(2)アジア向けが7割
中国の対外直接投資(FDI)の地域分布をみると、全体として、中国の対外貿易が先進国・地域に集中するのとは異なり、すでに公式統計に組み込まれた中国のFDIは、その多くが発展途上国・地域に集中することがわかる。2009年末現在、先進国・地域におけるFDI残高は181億7千万ドルで、同期の中国のFDI残高全体に占める割合はわずか7.4%だった。また09年末時点の中国のFDI残高上位20カ国・地域のうち、標準的な先進国は米国(6位)、ルクセンブルク(7位)、カナダ(11位)、ドイツ(16位)、英国(17位)の5カ国にとどまった。

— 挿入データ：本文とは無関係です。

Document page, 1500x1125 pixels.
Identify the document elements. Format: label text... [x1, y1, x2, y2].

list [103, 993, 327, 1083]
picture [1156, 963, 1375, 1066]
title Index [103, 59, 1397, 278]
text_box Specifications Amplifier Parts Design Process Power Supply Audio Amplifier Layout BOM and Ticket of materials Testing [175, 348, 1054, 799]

帳簿の統計をみると、中国のFDI残高はアジアと中南米に最も集中する。08年末現在のアジアの中国FDI残高は1313億2千万ドルで全体の71.4%を占め、中南米は322億4千万ドルで17.5%を占めた。特に地縁や人の縁があるアジアは、中国資本の域外企業の数が最も多く、中国のFDI残高も最も多い。とはいえ、最近は資源分野の投資や投資先国の市場参入緩和政策などの後押しを受けて、対アフリカFDIが伸びが最も大きい。09年末現在、アジアの中国FDI残高は1855億4千万ドルで全体の75.5%を占め、中南米は306億ドルで12.5%を占め、アフリカは93億3千万ドルで3.8%を占めた。欧州は86億8千万ドルで3.5%、オセアニアは64億2千万ドルで2.6%、北米は51億8千万ドルで2.1%だった。

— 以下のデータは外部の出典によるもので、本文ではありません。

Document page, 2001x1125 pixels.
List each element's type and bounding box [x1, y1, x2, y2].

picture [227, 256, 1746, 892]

帳簿の統計データをみると、産業分布では、中国のFDI残高は第三次産業が最も多く、第一次産業がこれに続く(主に採掘業)。09年末のFDI残高上位6産業は上から順に、リース・ビジネスサービス産業(729億5千万ドル、29.7%)、金融業(459億9千万ドル、18.7%)、採掘業(405億8千万ドル、16.5%)、卸売・小売業(357億ドル、14.5%)、交通・輸送・倉庫・保管・郵便業(166億3千万ドル、6.8%)、製造業(135億9千万ドル、5.5%)だった。